Question:
It's an open problem whether or not the Jones polynomial distinguishes the unknot from all other knots. That is, the following problem is unsolved.
Does there exist a knot $K$ which is not the unknot, such that $V(K) = 1$?
I was wondering if a solution to the following related problem is known:
Does there exist a knot $K$ which is not the unknot, such that $V(K)$ is a unit in $\mathbb{Z}[t,t^{-1}]$? (Explicitly, the units are of the form $\pm t^k$ for $k \in \mathbb{Z}$.)
My attempts:
Running my eyes through some knot tables, I couldn't find any examples for knots with at most 10 crossings.
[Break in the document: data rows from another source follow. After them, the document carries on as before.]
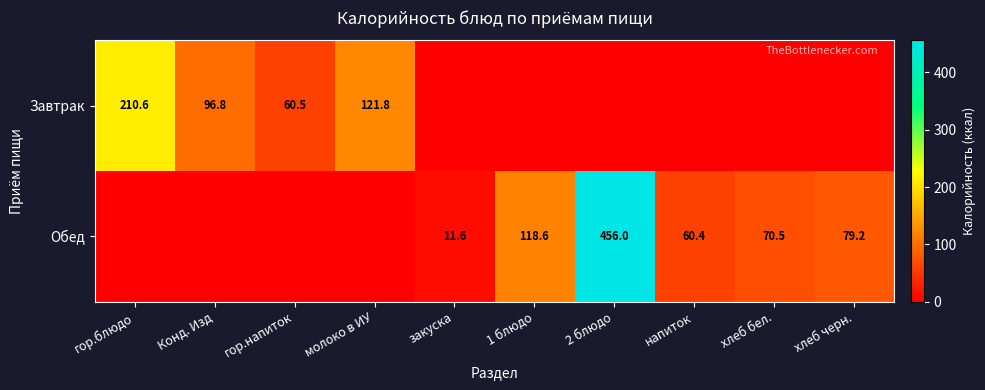

The value of Обед at хлеб черн. is 79.2. True or false?

True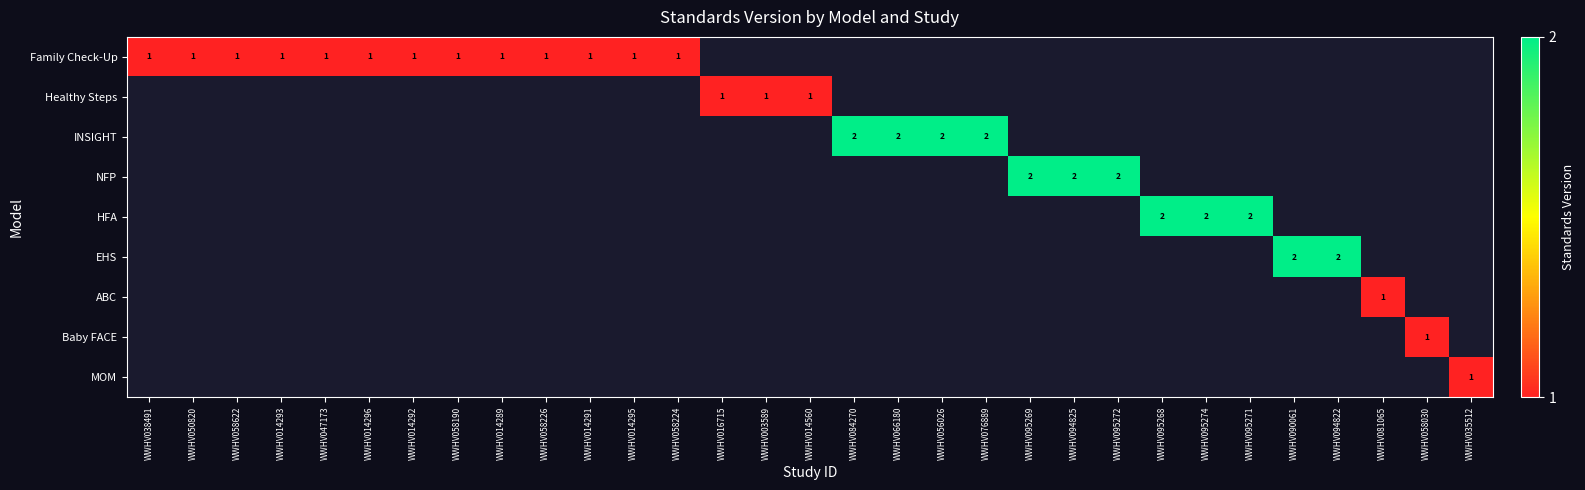

Is it true that Family Check-Up equals 1 at WWHV058190?

True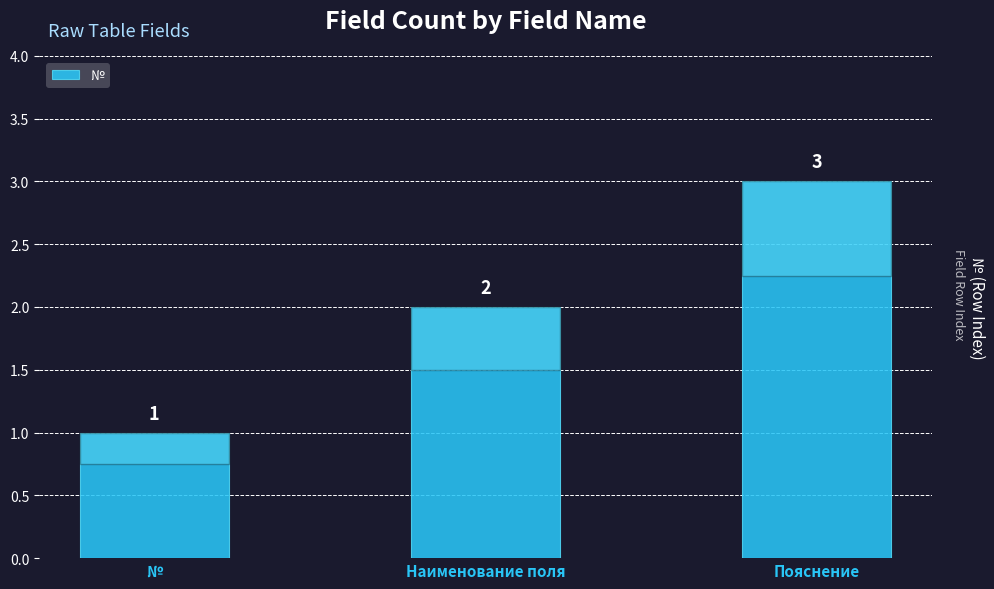

What is the label of the 1st bar from the left?

№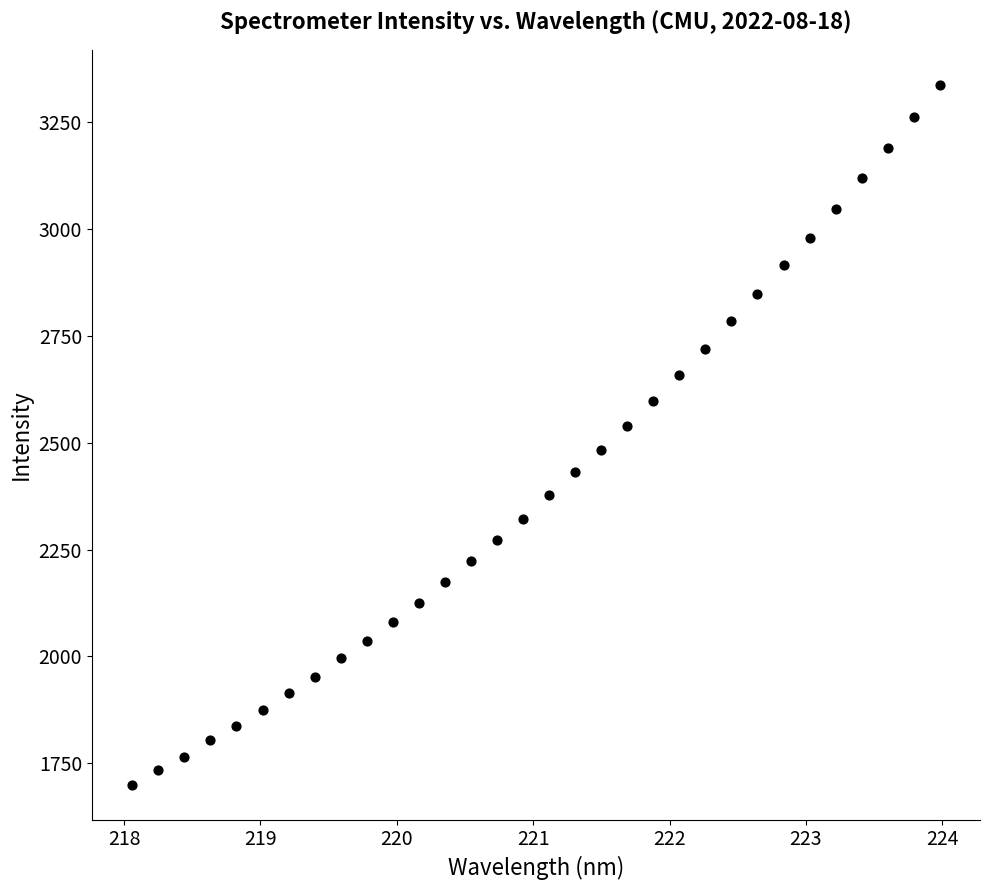

What is the range of X values (max minus min)?

5.9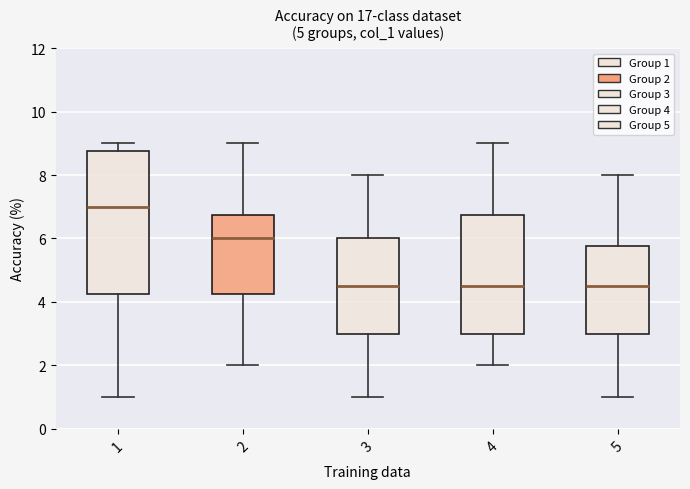

Where does the median line of the box at x = 1 sit on the y-axis? The values are not printed on the chart, so give them approximately, as read against the axis.

7.0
I then attempted to prove that this question is equivalent to the open problem concerning "when does $V(K) = 1$?" using the Skein relations. However, the Skein relations may convert knots to links, which is a problem because the open problem above strictly applies to knots. I also thought that I could work backwards from non-trivial links $V$-indistinguishable from the unlink (by again using the Skein relations) to exhibit a knot with unit Jones polynomial, but I couldn't figure out how to do this either.
Unnecessary background:
The reason I'm interested in this question is because I was wondering if it was possible to prove that knots decompose into connected sums of primes by using the Jones polynomial instead of the genus (but following a similar proof outline). I realised that the analogous proof fails in the crucial step where we require "$K$ is non-trivial" to imply that "$V(K)$ is non-trivial". In this context, we want to use that integral Laurent polynomials form a UFD together with $V(K+P) = V(K)V(P)$. Therefore "non-triviality" for a polynomial corresponds to whether or not it's a unit. (Of course this proof is doomed to fail because of the openness of "when is $V(K) = 1$?", but nonetheless it made me think about the general question with units.